Erheblicher Mittelbedarf
Die Dinge müssten „oben neu sortiert“ und die Bundeswehr dann „in funktionalen Strukturen geführt werden“. Dafür brauche es die erforderlichen Mittel. Die Bundeswehr sei „definitiv nicht verteidigungsbereit“, was die Verantwortlichen auch selbst sagen würden. Im Kriegsfall wäre, so Weber, wahrscheinlich keine Einzige der acht Brigaden wirklich einsatzfähig. Eine kluge Politik müsste dafür sorgen, „dass niemand auch nur daran denkt, uns anzugreifen“.

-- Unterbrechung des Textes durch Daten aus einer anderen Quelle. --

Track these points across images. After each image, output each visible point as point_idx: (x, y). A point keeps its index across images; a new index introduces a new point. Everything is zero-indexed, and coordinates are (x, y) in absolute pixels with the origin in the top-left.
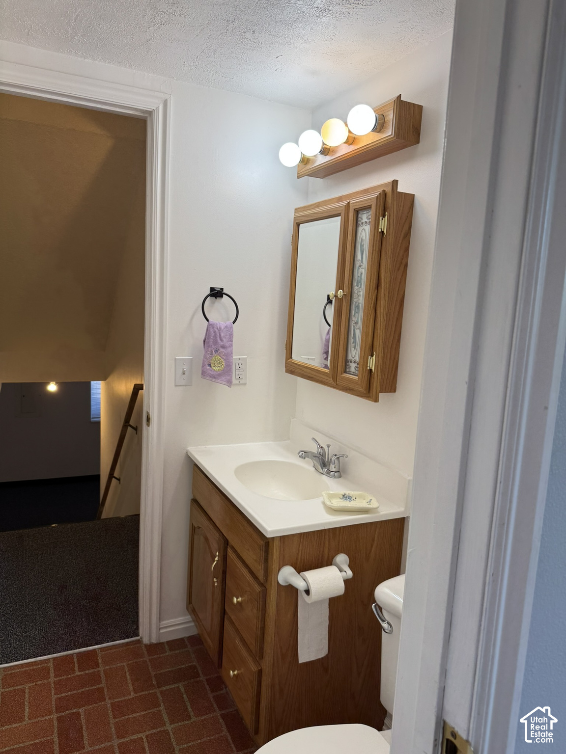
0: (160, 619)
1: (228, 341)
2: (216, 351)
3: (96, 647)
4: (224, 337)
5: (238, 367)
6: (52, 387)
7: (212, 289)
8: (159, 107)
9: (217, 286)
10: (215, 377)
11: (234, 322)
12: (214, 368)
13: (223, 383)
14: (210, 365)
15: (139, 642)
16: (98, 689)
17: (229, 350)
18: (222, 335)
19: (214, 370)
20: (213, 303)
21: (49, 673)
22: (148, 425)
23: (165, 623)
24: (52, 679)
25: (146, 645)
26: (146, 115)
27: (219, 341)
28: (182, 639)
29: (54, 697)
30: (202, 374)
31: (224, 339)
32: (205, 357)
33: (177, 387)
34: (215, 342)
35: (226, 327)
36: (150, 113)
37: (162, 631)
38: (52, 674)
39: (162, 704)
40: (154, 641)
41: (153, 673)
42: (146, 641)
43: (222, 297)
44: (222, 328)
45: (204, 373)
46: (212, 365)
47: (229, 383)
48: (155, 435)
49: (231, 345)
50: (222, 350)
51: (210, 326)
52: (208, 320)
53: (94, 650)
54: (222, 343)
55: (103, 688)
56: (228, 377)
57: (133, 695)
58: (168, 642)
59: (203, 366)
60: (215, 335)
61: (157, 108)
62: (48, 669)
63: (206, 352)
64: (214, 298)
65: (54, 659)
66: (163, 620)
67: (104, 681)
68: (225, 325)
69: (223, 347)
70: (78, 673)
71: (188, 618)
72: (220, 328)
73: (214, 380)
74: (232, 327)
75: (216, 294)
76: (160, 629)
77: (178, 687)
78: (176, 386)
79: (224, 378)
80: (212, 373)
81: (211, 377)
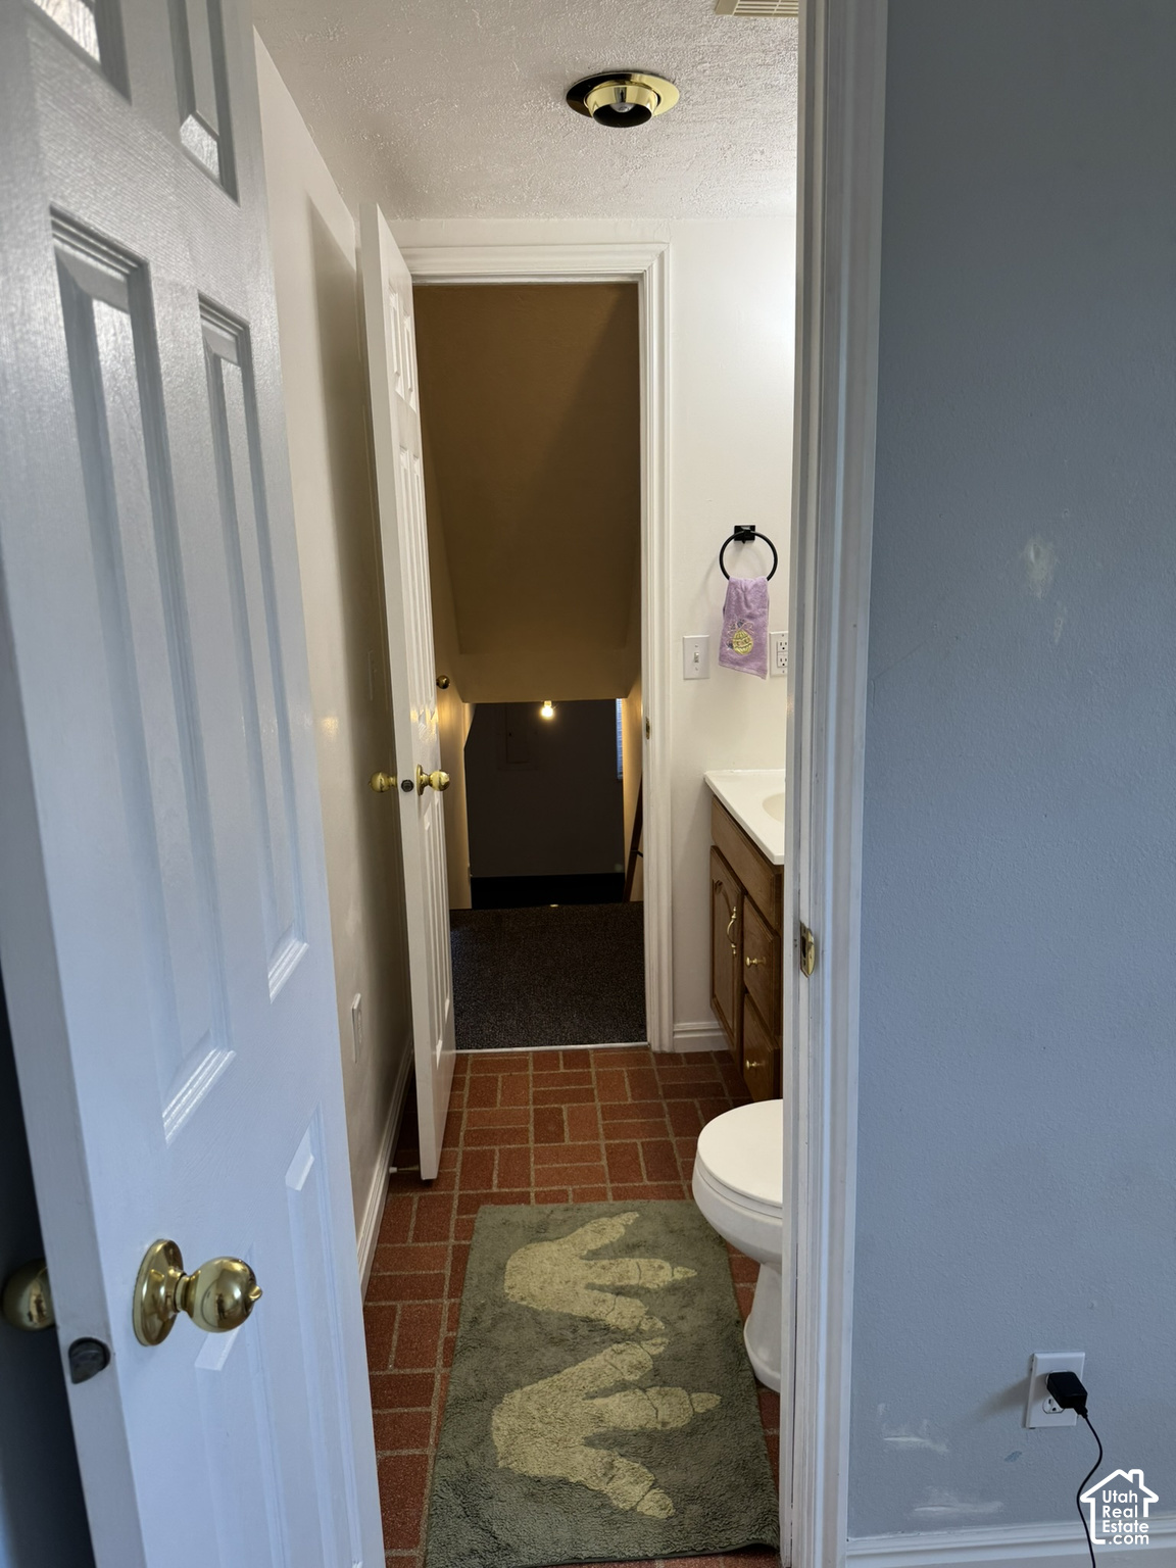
0: (674, 1019)
1: (758, 608)
2: (741, 623)
3: (589, 1046)
4: (752, 601)
5: (780, 648)
6: (547, 712)
7: (738, 529)
8: (652, 265)
9: (745, 522)
10: (738, 663)
11: (769, 578)
12: (737, 649)
13: (753, 671)
14: (731, 645)
15: (647, 1048)
16: (587, 1090)
17: (761, 620)
18: (749, 598)
19: (737, 652)
20: (739, 550)
21: (527, 1066)
22: (648, 737)
23: (682, 1025)
24: (531, 1071)
25: (655, 1053)
26: (635, 280)
27: (744, 608)
28: (708, 1053)
29: (531, 1091)
30: (720, 660)
31: (752, 605)
32: (724, 634)
33: (688, 681)
34: (739, 611)
35: (756, 585)
36: (641, 276)
37: (678, 1036)
38: (531, 1067)
39: (667, 1116)
40: (667, 1049)
41: (660, 1084)
42: (655, 1047)
43: (753, 539)
44: (750, 587)
45: (723, 658)
46: (734, 646)
47: (762, 672)
48: (658, 752)
49: (764, 614)
50: (748, 621)
51: (732, 585)
52: (728, 577)
53: (586, 1050)
54: (748, 611)
55: (593, 1090)
56: (759, 663)
57: (630, 1101)
58: (686, 1055)
59: (722, 646)
60: (739, 598)
61: (650, 267)
62: (526, 1061)
63: (726, 625)
64: (741, 542)
65: (534, 1052)
66: (679, 1022)
67: (595, 1083)
68: (754, 582)
69: (751, 617)
70: (562, 1070)
71: (715, 1024)
72: (746, 588)
73: (737, 667)
74: (765, 586)
75: (744, 535)
76: (674, 1033)
77: (692, 1103)
78: (686, 679)
79: (752, 665)
80: (734, 656)
81: (732, 663)
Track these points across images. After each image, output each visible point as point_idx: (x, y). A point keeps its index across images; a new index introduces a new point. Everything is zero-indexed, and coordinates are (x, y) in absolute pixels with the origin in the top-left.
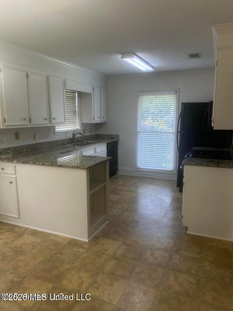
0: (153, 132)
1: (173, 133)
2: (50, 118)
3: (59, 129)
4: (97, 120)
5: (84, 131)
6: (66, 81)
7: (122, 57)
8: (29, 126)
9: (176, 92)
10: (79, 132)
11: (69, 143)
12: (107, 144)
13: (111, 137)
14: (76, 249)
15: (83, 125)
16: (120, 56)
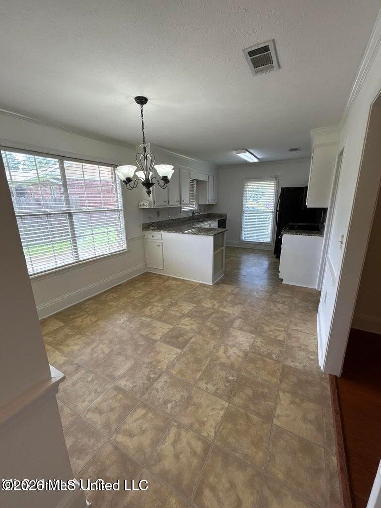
0: (254, 212)
1: (272, 212)
2: (180, 201)
3: (184, 209)
4: (211, 202)
5: (200, 210)
6: (191, 172)
7: (236, 153)
8: (168, 207)
9: (276, 178)
10: (197, 211)
11: (190, 220)
12: (219, 221)
13: (220, 215)
14: (205, 289)
15: (200, 206)
16: (235, 152)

Von der dafür erforderlichen schlagkräftigen und modernen Bundeswehr sei man derzeit jedoch „meilenweit“ entfernt. Sicherheitspolitik sei in Deutschland „zu einer Art Schmuddel-Thema“ gemacht worden. Nun merke man, dass es brennt, aber die Versicherung fehle. Wer solle nun löschen, da die Feuerwehr „vollkommen heruntergewirtschaftet“ sei? Weber plädiert auch für eine Rückkehr zur Wehrpflicht, „im Rahmen einer allgemeinen Dienstpflicht“, da die Stärkung der Bundeswehr mit den vorhandenen Bewerberzahlen nicht erreicht werden könne.
Zu sklerotisch und träge
Auf Nachfrage sieht Weber sich außerstande, auch nur einen Bereich bei der Bundeswehr zu benennen, bei dem es gut laufe. Es fehle überall entweder „an Qualität der Ausstattung oder an Quantität der Kräfte, meistens an beidem gleichzeitig“.
Es ist nicht anzunehmen, dass sich daran unter einem – wenn auch etwas weniger inkompetenten – neuen Verteidigungsminister etwas ändern werde. Dazu ist der deutsche Parteienstaat zu sklerotisch und träge. Er kreist nur um sich selbst und die Machtbedürfnisse seiner Protagonisten. Selbst dringlichste Notsituationen können allenfalls noch vorübergehendes Handeln erzeugen, bevor alles wieder in den gewohnten Trott zurückfällt. Auch Pistorius wird aller Wahrscheinlichkeit nach nur einige kosmetische Änderungen vornehmen können, um sie medial zu verkaufen. Am ruinösen Zustand der Streitkräfte wird sich nichts ändern. Dazu fehlt sowohl der politischen Wille als auch die politische Kraft.